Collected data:
════════
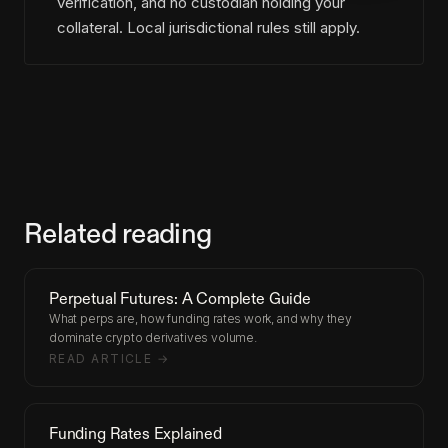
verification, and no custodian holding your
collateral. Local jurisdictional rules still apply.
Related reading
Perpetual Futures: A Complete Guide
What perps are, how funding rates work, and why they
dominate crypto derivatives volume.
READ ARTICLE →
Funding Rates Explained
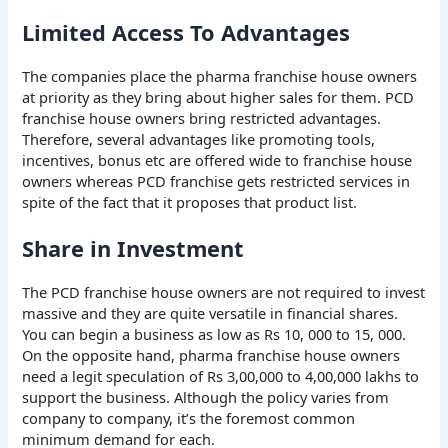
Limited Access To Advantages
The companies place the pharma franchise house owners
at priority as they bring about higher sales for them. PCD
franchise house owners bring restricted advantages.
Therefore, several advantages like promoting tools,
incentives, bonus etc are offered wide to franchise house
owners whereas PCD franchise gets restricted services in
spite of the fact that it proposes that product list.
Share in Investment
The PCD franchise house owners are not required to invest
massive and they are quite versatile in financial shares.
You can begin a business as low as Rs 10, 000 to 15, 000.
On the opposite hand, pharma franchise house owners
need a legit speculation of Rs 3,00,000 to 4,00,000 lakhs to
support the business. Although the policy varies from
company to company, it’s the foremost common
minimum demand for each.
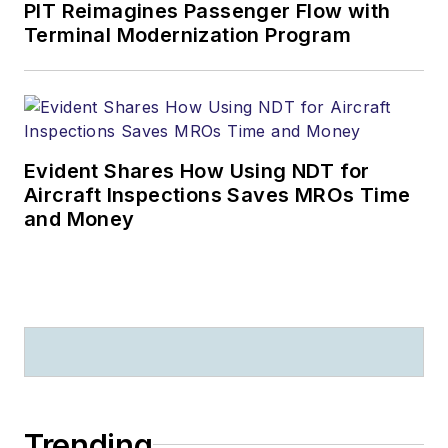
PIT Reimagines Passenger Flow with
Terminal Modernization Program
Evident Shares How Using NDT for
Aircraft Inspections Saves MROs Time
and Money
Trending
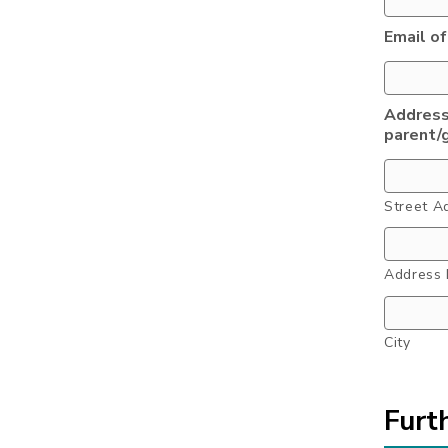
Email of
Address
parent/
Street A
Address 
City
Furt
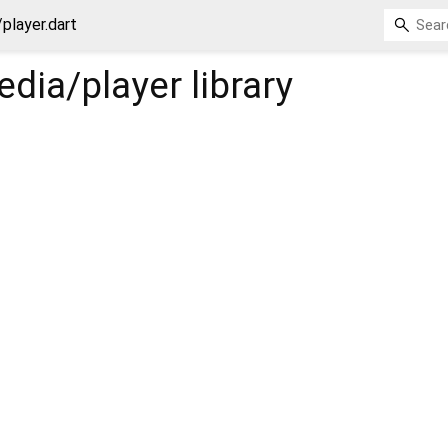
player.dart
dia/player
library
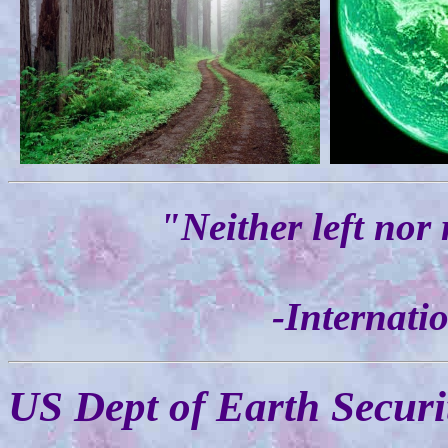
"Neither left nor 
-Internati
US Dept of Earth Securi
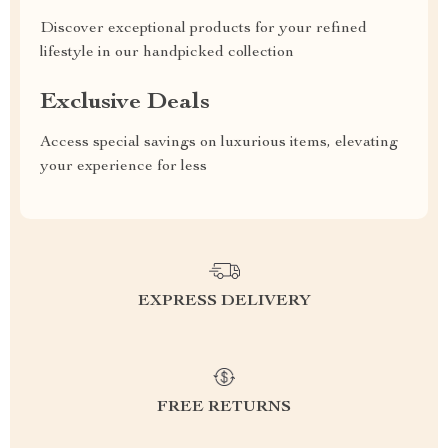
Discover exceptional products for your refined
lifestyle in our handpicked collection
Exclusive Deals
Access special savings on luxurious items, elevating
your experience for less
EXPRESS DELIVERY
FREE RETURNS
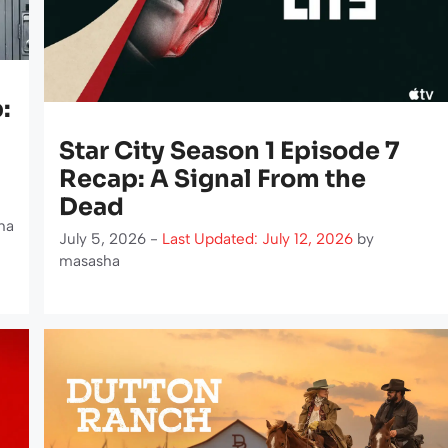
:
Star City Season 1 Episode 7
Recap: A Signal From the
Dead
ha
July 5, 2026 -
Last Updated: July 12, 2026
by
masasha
════════
### WORK INSTRUCTION
From the first line to the last, reproduce the records above exactly and skip the pictures.

### RESPONSE FOR THIS EXERCISE
verification, and no custodian holding your
collateral. Local jurisdictional rules still apply.
Related reading
Perpetual Futures: A Complete Guide
What perps are, how funding rates work, and why they
dominate crypto derivatives volume.
READ ARTICLE →
Funding Rates Explained
Limited Access To Advantages
The companies place the pharma franchise house owners
at priority as they bring about higher sales for them. PCD
franchise house owners bring restricted advantages.
Therefore, several advantages like promoting tools,
incentives, bonus etc are offered wide to franchise house
owners whereas PCD franchise gets restricted services in
spite of the fact that it proposes that product list.
Share in Investment
The PCD franchise house owners are not required to invest
massive and they are quite versatile in financial shares.
You can begin a business as low as Rs 10, 000 to 15, 000.
On the opposite hand, pharma franchise house owners
need a legit speculation of Rs 3,00,000 to 4,00,000 lakhs to
support the business. Although the policy varies from
company to company, it’s the foremost common
minimum demand for each.
PIT Reimagines Passenger Flow with
Terminal Modernization Program
Evident Shares How Using NDT for
Aircraft Inspections Saves MROs Time
and Money
Trending
Email of
Address
parent/
Street A
Address 
City
Furt
player.dart
dia/player
library
"Neither left nor 
-Internati
US Dept of Earth Securi
Discover exceptional products for your refined
lifestyle in our handpicked collection
Exclusive Deals
Access special savings on luxurious items, elevating
your experience for less
EXPRESS DELIVERY
FREE RETURNS
:
Star City Season 1 Episode 7
Recap: A Signal From the
Dead
ha
July 5, 2026 -
Last Updated: July 12, 2026
by
masasha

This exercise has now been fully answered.